Governo federal defende no STF que regras dos royalties do petróleo sejam mantidas

AGU alerta para risco de colapso financeiro em estados produtores e pede que eventual mudança nas regras valha apenas para contratos futuros

A Advocacia-Geral da União (AGU) solicitou ao Supremo Tribunal Federal (STF) a manutenção do atual modelo de distribuição dos royalties do petróleo, às vésperas do julgamento que pode redefinir a divisão desses recursos no país. As informações foram divulgadas pelo Globo.

Em relatório encaminhado à Corte, o órgão argumenta que a lei aprovada em 2012, que amplia a partilha para estados e municípios não produtores, é inconstitucional e pode provocar um “colapso financeiro” nas unidades federativas que concentram a produção, como o Rio de Janeiro.

Disputa bilionária no STF

A controvérsia gira em torno de uma legislação que alterou os critérios de distribuição dos royalties e das participações especiais do petróleo e gás. A norma chegou a ser suspensa em 2013 por decisão liminar da ministra Cármen Lúcia, e agora será analisada pelo plenário do STF após mais de uma década.

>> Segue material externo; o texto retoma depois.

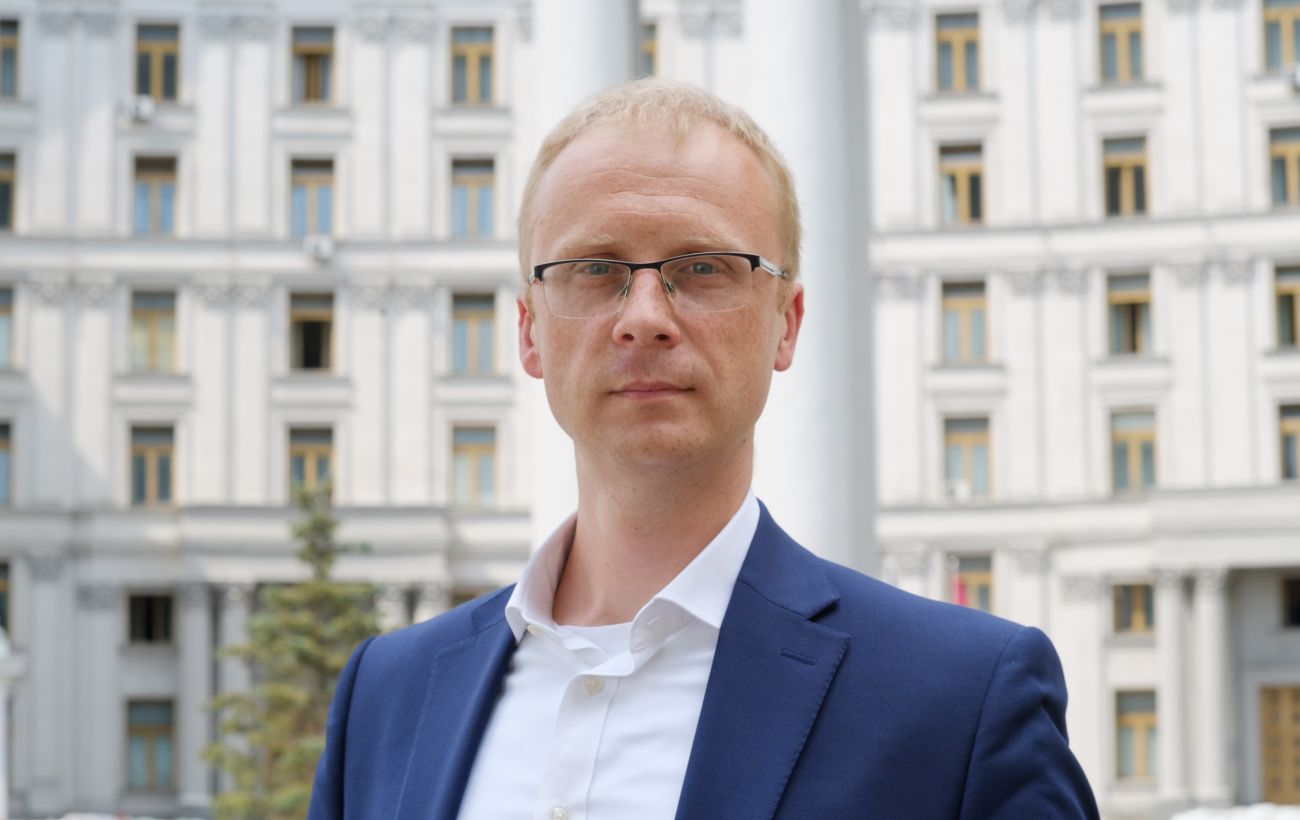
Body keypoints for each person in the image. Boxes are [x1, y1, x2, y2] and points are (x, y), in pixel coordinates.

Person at [308, 79, 1099, 820]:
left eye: (702, 268)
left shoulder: (961, 700)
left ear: (786, 324)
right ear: (528, 331)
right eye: (594, 269)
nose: (644, 318)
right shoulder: (387, 695)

Atualmente, os recursos são majoritariamente destinados à União e aos estados e municípios produtores. O Rio de Janeiro, principal polo da produção nacional, responde por cerca de 88% do petróleo e 77% do gás extraídos no país, segundo a Agência Nacional do Petróleo, Gás Natural e Biocombustíveis (ANP), o que o torna o mais impactado por uma eventual mudança.

Argumento de segurança jurídica

A AGU sustenta que a aplicação retroativa da lei de 2012 violaria o princípio da segurança jurídica, já que a norma está suspensa há mais de dez anos. O órgão também afirma que os estados produtores têm direito constitucional à compensação financeira pela exploração de recursos naturais em seus territórios.

Segundo o documento, uma eventual redistribuição com efeitos retroativos exigiria a revisão de todos os repasses feitos desde 2012, com compensações entre União, estados e municípios.

Impacto fiscal e risco de devolução

Estimativas apresentadas pela ANP indicam que a União poderia ter que ressarcir cerca de R$ 57,2 bilhões, enquanto os estados produtores arcariam com aproximadamente R$ 87,8 bilhões, caso a mudança seja validada com efeitos passados.

Além disso, projeções apontam que o Rio de Janeiro poderia perder cerca de R$ 21 bilhões por ano em receitas, o que, segundo autoridades e especialistas, comprometeria o funcionamento da máquina pública estadual e de diversos municípios fluminenses.

Pedido alternativo da AGU

Como alternativa, a AGU propõe que, caso o STF considere válida a nova regra de distribuição, sua aplicação ocorra apenas para contratos futuros. Dessa forma, estados e municípios produtores não seriam obrigados a devolver valores recebidos desde 2013.

A decisão do STF é considerada crucial para o equilíbrio fiscal de estados produtores e para a definição do modelo de repartição de receitas do petróleo no Brasil nos próximos anos.